[Plain-text document sources]
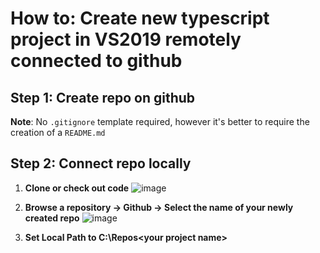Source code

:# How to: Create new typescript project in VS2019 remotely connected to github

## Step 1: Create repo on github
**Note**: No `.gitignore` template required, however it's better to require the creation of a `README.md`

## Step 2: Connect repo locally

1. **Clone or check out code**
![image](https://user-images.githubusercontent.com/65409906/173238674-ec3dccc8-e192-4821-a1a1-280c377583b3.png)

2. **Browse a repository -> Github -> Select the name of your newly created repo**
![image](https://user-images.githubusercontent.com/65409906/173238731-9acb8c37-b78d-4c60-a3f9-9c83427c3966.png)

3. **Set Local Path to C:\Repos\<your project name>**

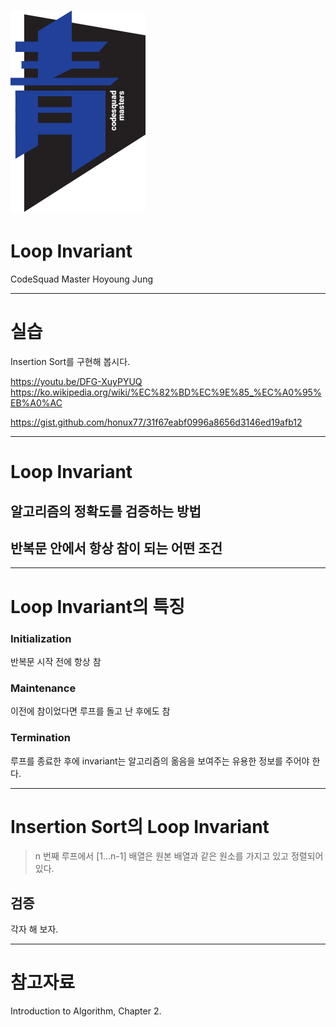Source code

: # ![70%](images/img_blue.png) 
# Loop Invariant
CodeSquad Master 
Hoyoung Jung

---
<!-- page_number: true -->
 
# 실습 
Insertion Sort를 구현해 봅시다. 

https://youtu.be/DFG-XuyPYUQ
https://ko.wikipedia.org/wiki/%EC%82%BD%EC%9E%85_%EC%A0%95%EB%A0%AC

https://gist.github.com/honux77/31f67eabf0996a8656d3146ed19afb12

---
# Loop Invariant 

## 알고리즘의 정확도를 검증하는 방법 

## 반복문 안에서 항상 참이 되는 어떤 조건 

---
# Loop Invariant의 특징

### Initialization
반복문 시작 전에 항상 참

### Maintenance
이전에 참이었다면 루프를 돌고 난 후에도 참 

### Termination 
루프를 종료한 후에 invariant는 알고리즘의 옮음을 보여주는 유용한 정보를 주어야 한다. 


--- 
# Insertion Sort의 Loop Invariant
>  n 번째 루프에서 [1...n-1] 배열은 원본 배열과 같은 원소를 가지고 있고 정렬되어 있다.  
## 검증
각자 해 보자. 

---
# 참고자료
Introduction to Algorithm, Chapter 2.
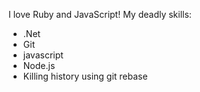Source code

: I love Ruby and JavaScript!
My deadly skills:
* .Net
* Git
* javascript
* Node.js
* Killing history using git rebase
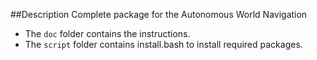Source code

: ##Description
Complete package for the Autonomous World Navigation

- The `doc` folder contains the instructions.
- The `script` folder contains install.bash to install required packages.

==

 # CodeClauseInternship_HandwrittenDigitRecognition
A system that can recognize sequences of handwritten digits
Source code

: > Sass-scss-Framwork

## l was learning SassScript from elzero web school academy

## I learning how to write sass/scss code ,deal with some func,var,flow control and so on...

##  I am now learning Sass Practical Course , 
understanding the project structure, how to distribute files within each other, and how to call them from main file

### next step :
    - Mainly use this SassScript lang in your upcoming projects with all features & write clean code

==

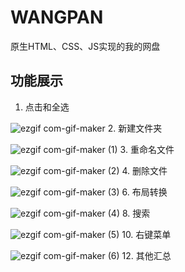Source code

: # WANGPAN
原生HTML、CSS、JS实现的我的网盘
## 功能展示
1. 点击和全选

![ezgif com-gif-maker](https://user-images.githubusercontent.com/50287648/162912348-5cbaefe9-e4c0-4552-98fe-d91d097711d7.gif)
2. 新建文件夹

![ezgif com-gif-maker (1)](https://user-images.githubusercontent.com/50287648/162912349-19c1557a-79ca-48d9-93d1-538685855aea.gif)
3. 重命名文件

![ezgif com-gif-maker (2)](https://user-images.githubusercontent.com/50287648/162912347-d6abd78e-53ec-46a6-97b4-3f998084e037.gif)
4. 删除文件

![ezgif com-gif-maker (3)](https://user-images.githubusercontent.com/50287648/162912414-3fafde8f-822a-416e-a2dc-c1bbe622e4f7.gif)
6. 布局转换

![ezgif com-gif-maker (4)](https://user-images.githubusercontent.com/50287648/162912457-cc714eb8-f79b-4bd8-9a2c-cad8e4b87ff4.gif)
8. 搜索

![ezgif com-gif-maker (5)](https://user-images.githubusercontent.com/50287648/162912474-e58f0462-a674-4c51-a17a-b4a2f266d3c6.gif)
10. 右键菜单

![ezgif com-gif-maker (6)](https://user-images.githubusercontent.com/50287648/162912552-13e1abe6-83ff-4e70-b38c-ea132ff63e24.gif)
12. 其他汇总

• What you will do:
Reproduce exactly the lines above starting at the line containing "## Step 1: Create repo on github" and ending at the line containing "https://gist.github.com/honux77/31f67eabf0996a8656d3146ed19afb12", including both, but not the pictures.

• Result for this task:
## Step 1: Create repo on github
**Note**: No `.gitignore` template required, however it's better to require the creation of a `README.md`

## Step 2: Connect repo locally

1. **Clone or check out code**
![image](https://user-images.githubusercontent.com/65409906/173238674-ec3dccc8-e192-4821-a1a1-280c377583b3.png)

2. **Browse a repository -> Github -> Select the name of your newly created repo**
![image](https://user-images.githubusercontent.com/65409906/173238731-9acb8c37-b78d-4c60-a3f9-9c83427c3966.png)

3. **Set Local Path to C:\Repos\<your project name>**

Source code

: # ![70%](images/img_blue.png) 
# Loop Invariant
CodeSquad Master 
Hoyoung Jung

---
<!-- page_number: true -->
 
# 실습 
Insertion Sort를 구현해 봅시다. 

https://youtu.be/DFG-XuyPYUQ
https://ko.wikipedia.org/wiki/%EC%82%BD%EC%9E%85_%EC%A0%95%EB%A0%AC

https://gist.github.com/honux77/31f67eabf0996a8656d3146ed19afb12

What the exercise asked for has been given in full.